Thursday, July 20, 2017

"The Fatal Fourth Paragraph"

"How It Ended."
By C. Randolph-Lichfield (?-?).
First appearance: Macmillan's Magazine, January 1906.
Reprinted in The Living Age, February 17, 1906.
Short story (10 pages).

Online at Archive.org (HERE).
(Note: Some text slightly mangled but decipherable.)

"But in all the State there was only one heart that failed to rejoice, and that heart nurses its sorrow yet in crabbed old age."
Bob Hill is more than willing to defer to "Slim" Essex, his older and more experienced partner in crime.
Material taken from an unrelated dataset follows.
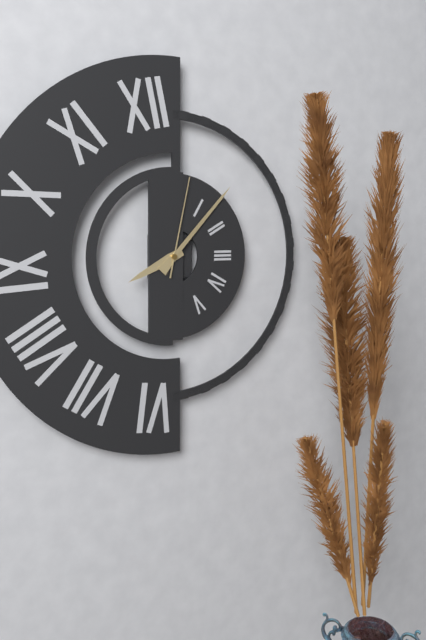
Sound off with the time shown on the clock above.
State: 8:07:02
Neither is moved to retrospective tears when they escape from gaol:

   "Law loses some of its terrors for those who indulge in years of lawlessness; and the warder whose neck they had broken was not the only man they had killed in unfair fight."


Both reluctantly accept the grim prospect of being on the run, with all that entails:


   "Every now and then a twig cracked sharply or a creature of the bush, alarmed at human presence, caused a sudden noise, which set the men's tense nerves jumping and sent their right hands quickly to the revolvers they had stolen from prison."


Essex's lover can be counted on to help where she can:


   "Then they passed into the shadows of the thick bush, leaving the woman standing at the window praying for a villain to the only god she understood, the god of hope."


But even that glimmering of hope flickers dimly when they come across a wanted poster bearing a fateful message for them all:


   "Essex read the proclamation aloud in a tone of hearty derision, until he came to the fourth paragraph, when his voice dropped to a whisper. . . ."


Resources:
- "How It Ended" is the author's only story so far listed on FictionMags.
- The only other piece by C. Randolph-Lichfield that we could locate was "A Terrible Adventure with Hyenas" (dated January 1, 1912), online (HERE) and (HERE).